Work required: Print the entries exactly; skip the pictures.
START Records to use
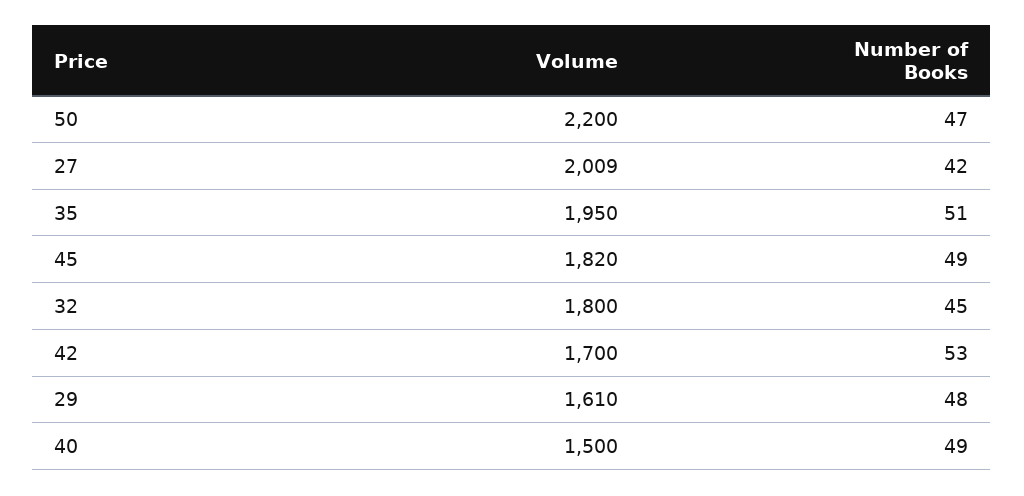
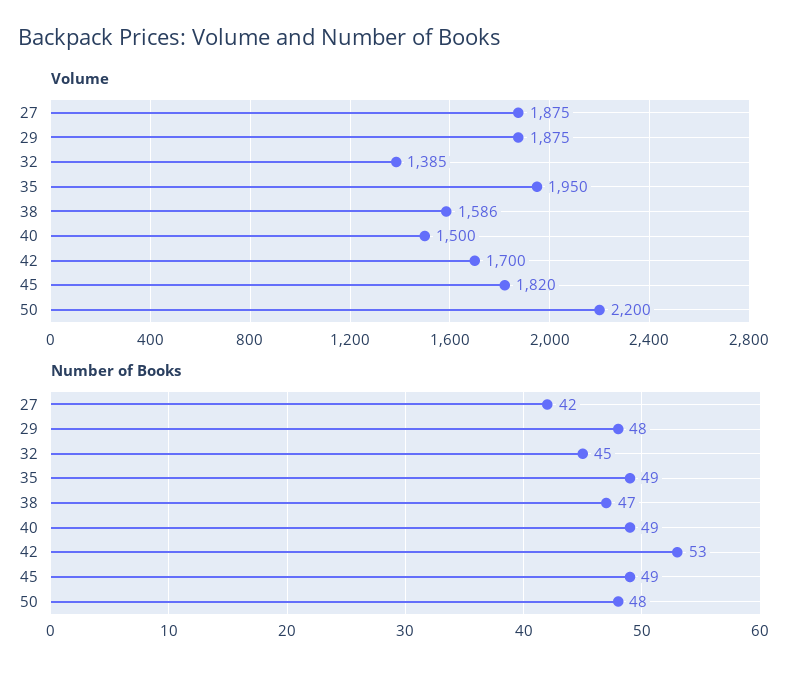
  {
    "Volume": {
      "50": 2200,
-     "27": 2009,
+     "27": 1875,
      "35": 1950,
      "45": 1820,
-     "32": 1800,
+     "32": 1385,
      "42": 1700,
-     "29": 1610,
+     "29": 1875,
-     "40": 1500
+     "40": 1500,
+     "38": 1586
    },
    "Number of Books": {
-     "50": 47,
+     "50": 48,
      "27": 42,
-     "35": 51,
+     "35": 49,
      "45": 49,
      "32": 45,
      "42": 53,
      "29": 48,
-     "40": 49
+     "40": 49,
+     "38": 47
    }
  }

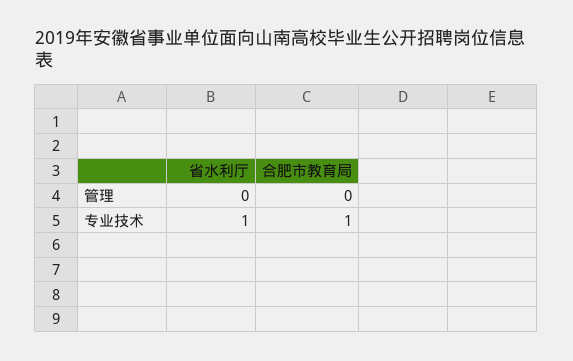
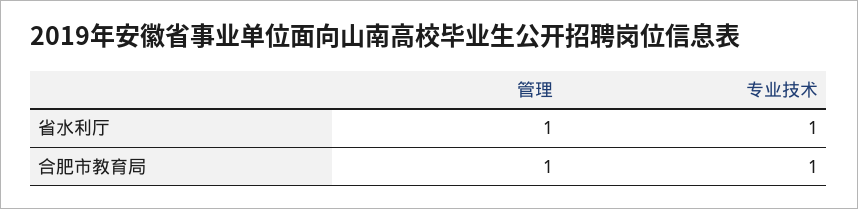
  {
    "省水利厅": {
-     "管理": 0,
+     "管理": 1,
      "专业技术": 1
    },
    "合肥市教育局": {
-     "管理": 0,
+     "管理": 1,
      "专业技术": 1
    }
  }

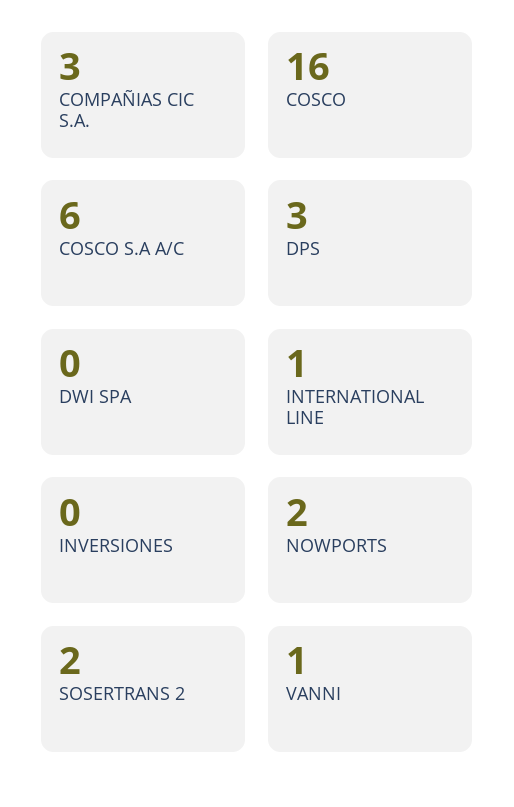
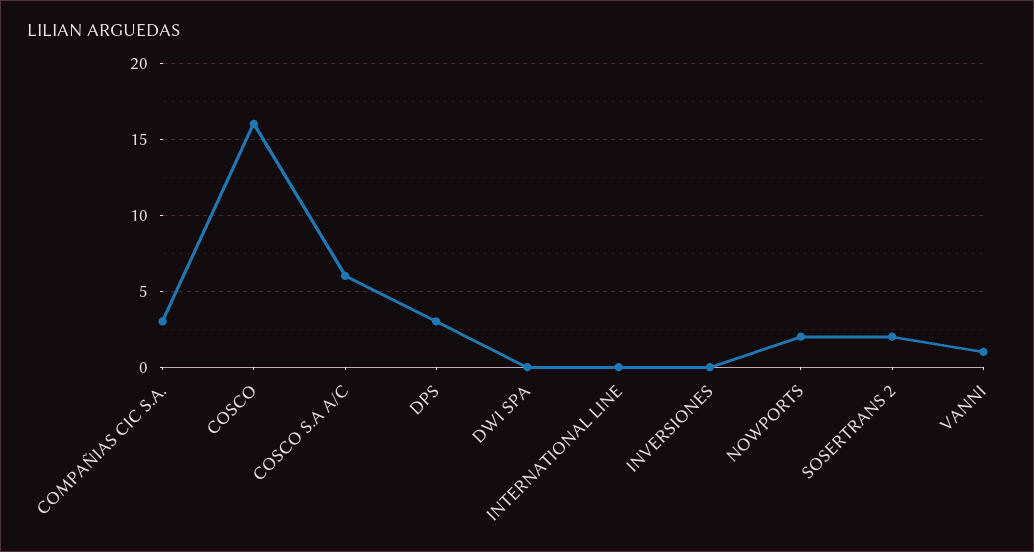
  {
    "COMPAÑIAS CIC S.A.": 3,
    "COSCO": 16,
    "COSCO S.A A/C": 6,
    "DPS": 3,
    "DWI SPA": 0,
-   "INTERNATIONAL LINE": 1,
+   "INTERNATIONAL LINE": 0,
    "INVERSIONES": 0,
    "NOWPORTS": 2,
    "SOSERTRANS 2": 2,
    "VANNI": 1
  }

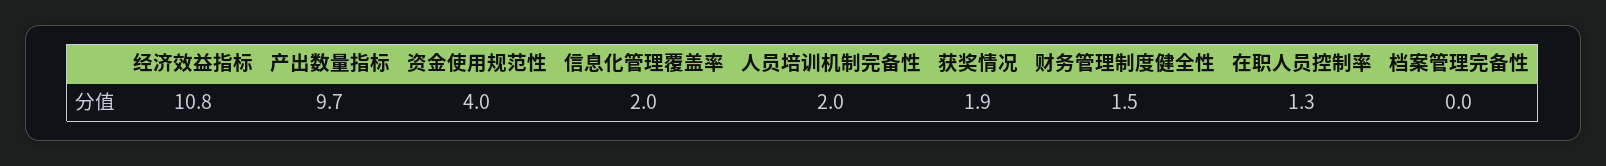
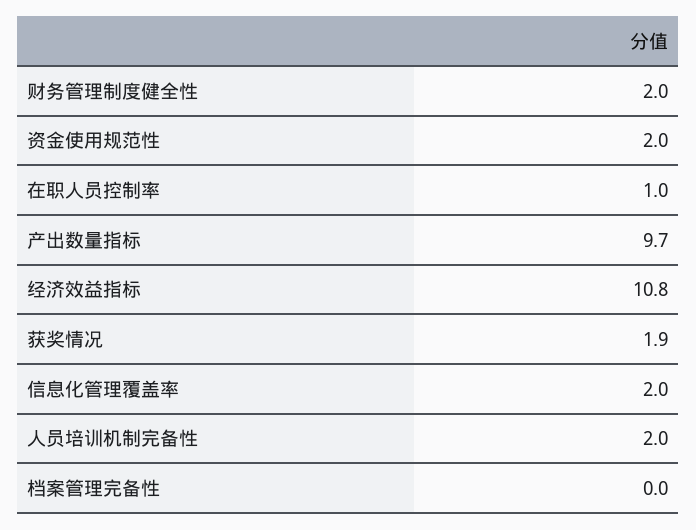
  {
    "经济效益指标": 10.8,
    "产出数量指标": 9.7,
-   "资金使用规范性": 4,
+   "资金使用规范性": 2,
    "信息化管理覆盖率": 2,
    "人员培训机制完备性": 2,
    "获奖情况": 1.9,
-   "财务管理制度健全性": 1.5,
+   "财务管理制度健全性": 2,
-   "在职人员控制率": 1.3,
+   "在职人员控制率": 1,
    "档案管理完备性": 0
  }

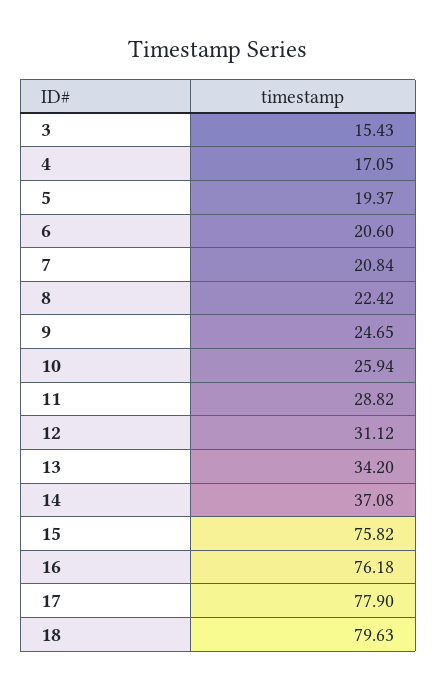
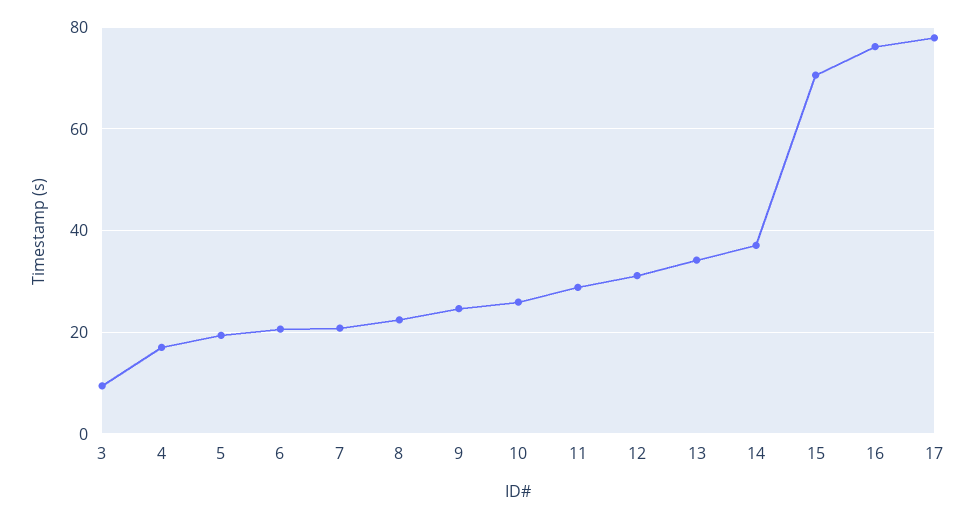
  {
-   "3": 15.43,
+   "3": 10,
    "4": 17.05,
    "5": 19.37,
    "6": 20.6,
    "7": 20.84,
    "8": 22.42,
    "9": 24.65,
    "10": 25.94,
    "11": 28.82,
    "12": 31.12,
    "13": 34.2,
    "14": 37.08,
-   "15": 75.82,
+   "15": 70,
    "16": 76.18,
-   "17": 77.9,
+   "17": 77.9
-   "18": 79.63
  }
END Records to use
Task output:
  {
    "Volume": {
      "50": 2200,
-     "27": 2009,
+     "27": 1875,
      "35": 1950,
      "45": 1820,
-     "32": 1800,
+     "32": 1385,
      "42": 1700,
-     "29": 1610,
+     "29": 1875,
-     "40": 1500
+     "40": 1500,
+     "38": 1586
    },
    "Number of Books": {
-     "50": 47,
+     "50": 48,
      "27": 42,
-     "35": 51,
+     "35": 49,
      "45": 49,
      "32": 45,
      "42": 53,
      "29": 48,
-     "40": 49
+     "40": 49,
+     "38": 47
    }
  }

  {
    "省水利厅": {
-     "管理": 0,
+     "管理": 1,
      "专业技术": 1
    },
    "合肥市教育局": {
-     "管理": 0,
+     "管理": 1,
      "专业技术": 1
    }
  }

  {
    "COMPAÑIAS CIC S.A.": 3,
    "COSCO": 16,
    "COSCO S.A A/C": 6,
    "DPS": 3,
    "DWI SPA": 0,
-   "INTERNATIONAL LINE": 1,
+   "INTERNATIONAL LINE": 0,
    "INVERSIONES": 0,
    "NOWPORTS": 2,
    "SOSERTRANS 2": 2,
    "VANNI": 1
  }

  {
    "经济效益指标": 10.8,
    "产出数量指标": 9.7,
-   "资金使用规范性": 4,
+   "资金使用规范性": 2,
    "信息化管理覆盖率": 2,
    "人员培训机制完备性": 2,
    "获奖情况": 1.9,
-   "财务管理制度健全性": 1.5,
+   "财务管理制度健全性": 2,
-   "在职人员控制率": 1.3,
+   "在职人员控制率": 1,
    "档案管理完备性": 0
  }

  {
-   "3": 15.43,
+   "3": 10,
    "4": 17.05,
    "5": 19.37,
    "6": 20.6,
    "7": 20.84,
    "8": 22.42,
    "9": 24.65,
    "10": 25.94,
    "11": 28.82,
    "12": 31.12,
    "13": 34.2,
    "14": 37.08,
-   "15": 75.82,
+   "15": 70,
    "16": 76.18,
-   "17": 77.9,
+   "17": 77.9
-   "18": 79.63
  }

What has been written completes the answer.